Birkaç yıl öncesine göre, TSMC’nin her yeni fabrikasının faaliyete girmesi büyük bir olaydı. Ancak bugün Tayvan’da 15, ABD’de altı, Japonya’da iki ve Almanya’da bir tesis inşaatı sürerken bireysel projelerin yankısı giderek azalıyor.
Şirket ayrıca, çip üretim ve araştırma merkezlerinin geliştirilmesiyle küresel etki alanını daha da genişletiyor.
TSMC’nin büyüme oranı da oldukça dikkat çekici. 2020 yılına kadar şirket, yılda ortalama üç fabrika inşa ederken, 2021-2024 yılları arasında bu rakam beşe yükseldi ve 2024’te TSMC, eş zamanlı olarak dokuz yeni tesisin inşasına başladı. Bir fabrikanın yapım sürecinin 3-4 yıl sürdüğü göz önünde bulundurulduğunda, şu an 24 projeyi bir arada yürütüyor.
Analistlere göre, önümüzdeki yıllarda ne Intel ne de Samsung’un TSMC ile gerçek bir rekabet oluşturması mümkün görünmüyor.
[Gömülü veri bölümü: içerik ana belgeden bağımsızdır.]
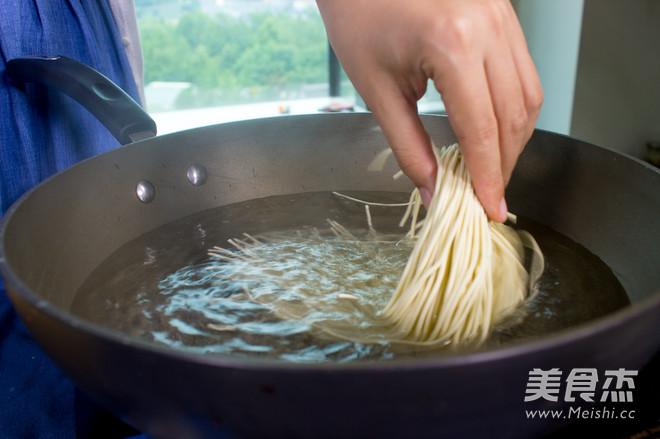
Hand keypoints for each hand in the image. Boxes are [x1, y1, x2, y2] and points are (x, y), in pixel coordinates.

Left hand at [316, 0, 542, 221]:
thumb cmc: (358, 19)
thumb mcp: (377, 91)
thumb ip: (410, 148)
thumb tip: (434, 191)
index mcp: (452, 44)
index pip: (483, 129)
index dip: (488, 176)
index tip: (489, 208)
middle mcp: (487, 26)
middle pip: (514, 115)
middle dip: (504, 163)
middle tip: (488, 195)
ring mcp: (501, 15)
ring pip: (529, 94)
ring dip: (515, 139)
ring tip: (492, 168)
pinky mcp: (503, 13)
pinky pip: (523, 70)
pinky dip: (513, 107)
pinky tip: (494, 129)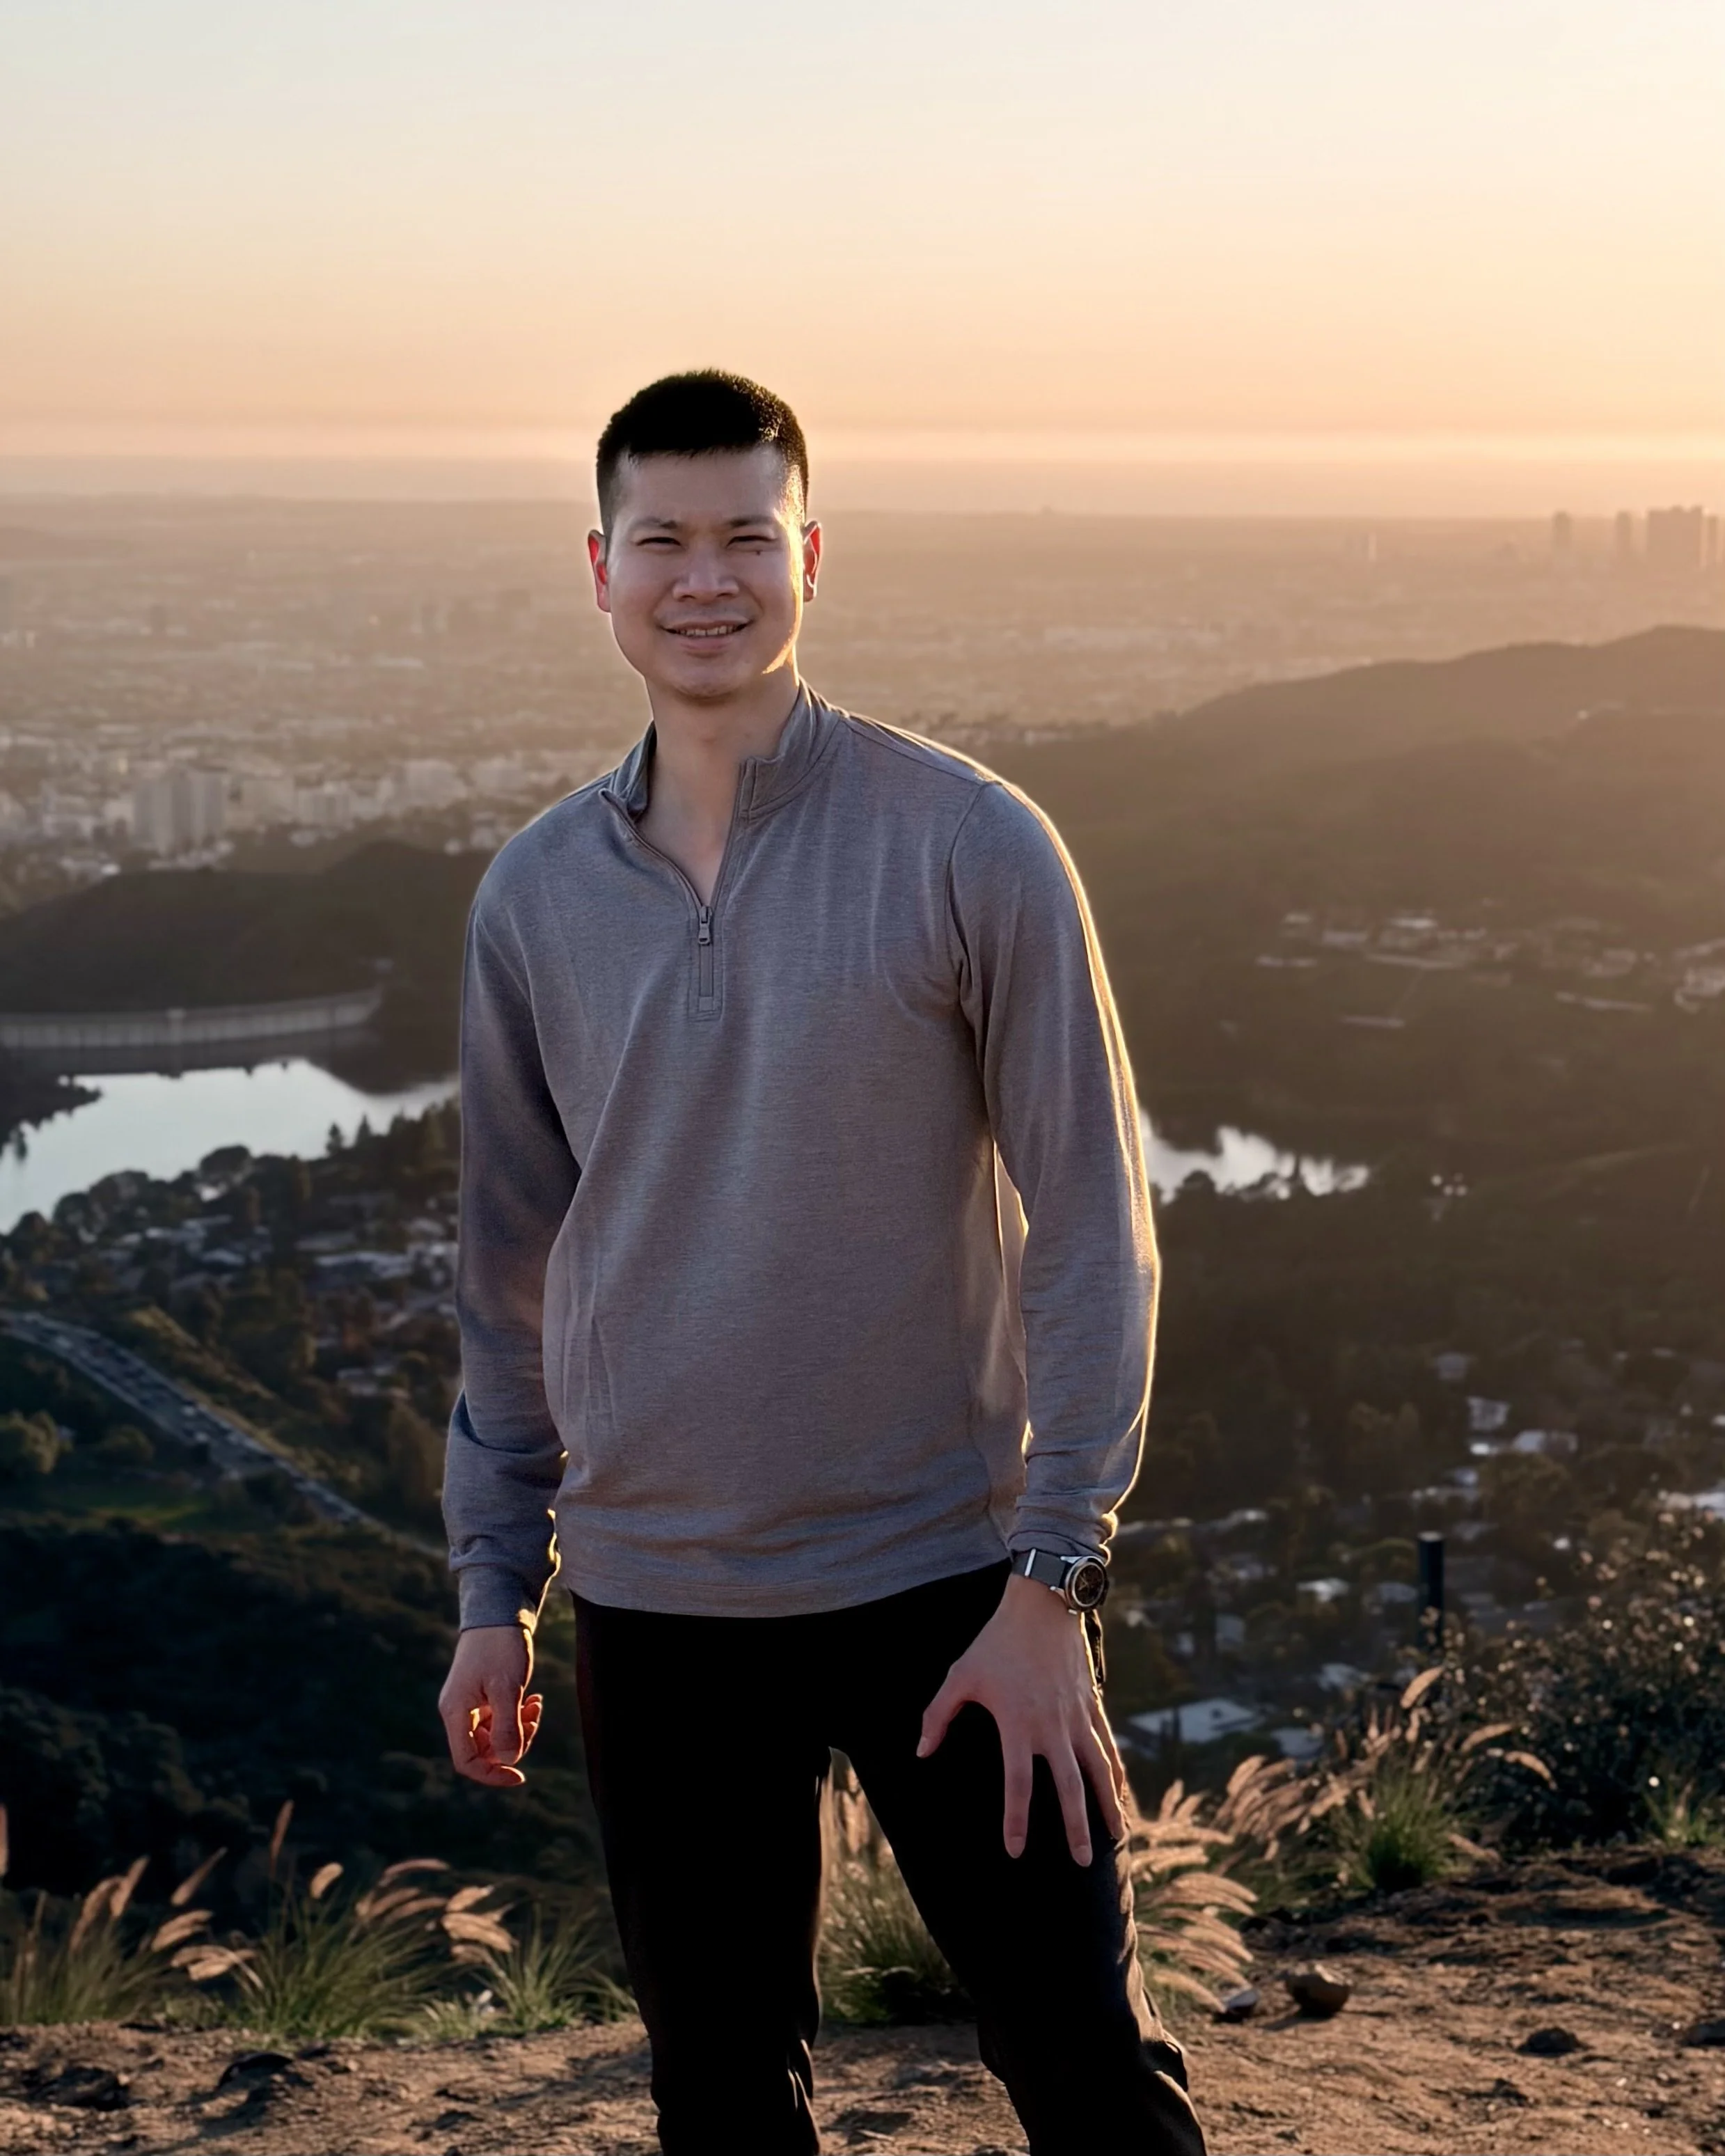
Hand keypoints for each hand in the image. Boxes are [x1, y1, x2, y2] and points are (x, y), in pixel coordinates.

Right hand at [438, 1624, 543, 1787]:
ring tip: (536, 1706)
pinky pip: (500, 1719)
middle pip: (484, 1750)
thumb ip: (507, 1725)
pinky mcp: (484, 1695)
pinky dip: (518, 1715)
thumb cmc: (500, 1646)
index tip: (519, 1775)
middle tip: (533, 1720)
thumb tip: (509, 1760)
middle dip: (513, 1744)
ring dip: (519, 1728)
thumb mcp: (508, 1686)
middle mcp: (459, 1711)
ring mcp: (471, 1703)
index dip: (491, 1774)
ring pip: (495, 1735)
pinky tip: (534, 1700)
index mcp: (456, 1712)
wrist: (500, 1609)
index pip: (467, 1762)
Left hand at [917, 1573, 1126, 1864]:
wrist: (1041, 1605)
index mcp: (1018, 1724)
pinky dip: (1115, 1772)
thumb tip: (920, 1751)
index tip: (1016, 1851)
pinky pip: (1107, 1745)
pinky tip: (1120, 1794)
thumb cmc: (996, 1641)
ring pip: (1098, 1770)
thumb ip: (937, 1714)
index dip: (1016, 1820)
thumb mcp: (960, 1674)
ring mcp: (1077, 1717)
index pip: (1018, 1784)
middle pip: (1068, 1787)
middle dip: (1076, 1828)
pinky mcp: (1092, 1703)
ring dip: (1107, 1805)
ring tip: (1116, 1837)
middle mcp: (1052, 1727)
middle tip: (1083, 1864)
Intel, projelerini büyük ölçüde durdurmuş durumda, Samsung ise teknolojik zorluklarla boğuşuyor.
Ayrıca TSMC, 2 nanometre teknolojisi (N2) ile yüksek verim oranına sahip çiplerin piyasaya sürüleceğini açıkladı ve seri üretime geçişin yılın ikinci yarısında gerçekleştirilmesinin planlandığını bildirdi.
Şirketin şu anda karşılaştığı en büyük zorluk personel ihtiyacı olmaya devam ediyor. 2019 yılında 51 bin olan çalışan sayısının, 2024 yılı sonunda 83 binin üzerine çıkması bekleniyor ve 2025 yılı başında 1.300 kişinin daha eklenmesi öngörülüyor. Şirketin bu yıl 90 bin, gelecek yıl ise 100 bin çalışan sınırını aşması öngörülüyor.
TSMC, hızlı büyümesine rağmen yüksek kalite standartlarını korumayı başarıyor. Arizona’daki tesisi (Fab 21), 4nm teknolojisi (N4) kullanarak kullanılabilir çipler üretme sürecinde Tayvan fabrikalarını hızla yakaladı ve Japonya’daki tesis, 22nm ürünler üretme konusunda Tayvan’ın Fab 15A tesisinin performansını dahi geride bıraktı.
Analistler, TSMC’nin ileri teknolojilere ve küresel altyapıya yaptığı yatırımlar neticesinde, uzun yıllar boyunca çip pazarında önemli bir oyuncu olmaya devam edeceğinden ve rakipleri için neredeyse ulaşılamaz bir konuma yükselebileceğinden emin.